# Problem to work on:
Reproduce every line of the material below character for character, omitting the pictures.

── Records provided ──

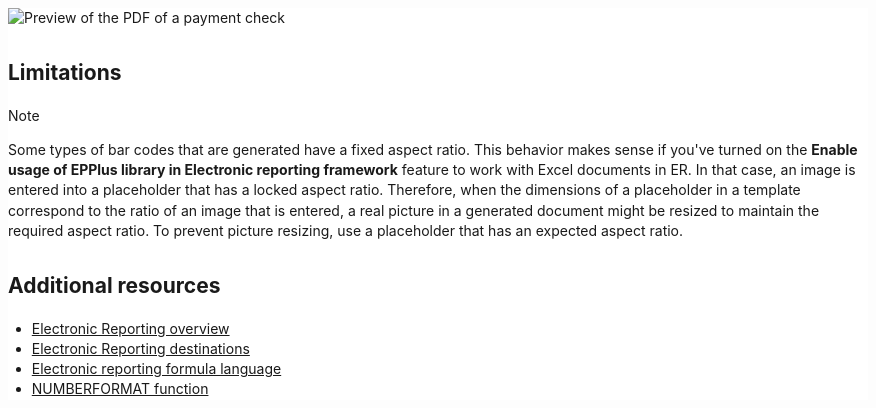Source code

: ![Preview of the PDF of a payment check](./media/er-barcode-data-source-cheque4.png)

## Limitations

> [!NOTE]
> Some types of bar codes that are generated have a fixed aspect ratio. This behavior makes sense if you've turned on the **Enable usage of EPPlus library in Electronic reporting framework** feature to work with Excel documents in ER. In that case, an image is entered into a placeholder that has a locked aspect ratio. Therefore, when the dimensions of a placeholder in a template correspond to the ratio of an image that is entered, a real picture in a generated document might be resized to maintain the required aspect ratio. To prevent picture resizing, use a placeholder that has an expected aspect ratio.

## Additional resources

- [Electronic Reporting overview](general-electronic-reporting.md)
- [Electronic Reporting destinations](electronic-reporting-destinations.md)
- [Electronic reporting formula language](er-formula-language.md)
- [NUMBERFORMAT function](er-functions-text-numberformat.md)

───

# Your response:
Source code

: ![Preview of the PDF of a payment check](./media/er-barcode-data-source-cheque4.png)

## Limitations

> [!NOTE]
> Some types of bar codes that are generated have a fixed aspect ratio. This behavior makes sense if you've turned on the **Enable usage of EPPlus library in Electronic reporting framework** feature to work with Excel documents in ER. In that case, an image is entered into a placeholder that has a locked aspect ratio. Therefore, when the dimensions of a placeholder in a template correspond to the ratio of an image that is entered, a real picture in a generated document might be resized to maintain the required aspect ratio. To prevent picture resizing, use a placeholder that has an expected aspect ratio.

## Additional resources

- [Electronic Reporting overview](general-electronic-reporting.md)
- [Electronic Reporting destinations](electronic-reporting-destinations.md)
- [Electronic reporting formula language](er-formula-language.md)
- [NUMBERFORMAT function](er-functions-text-numberformat.md)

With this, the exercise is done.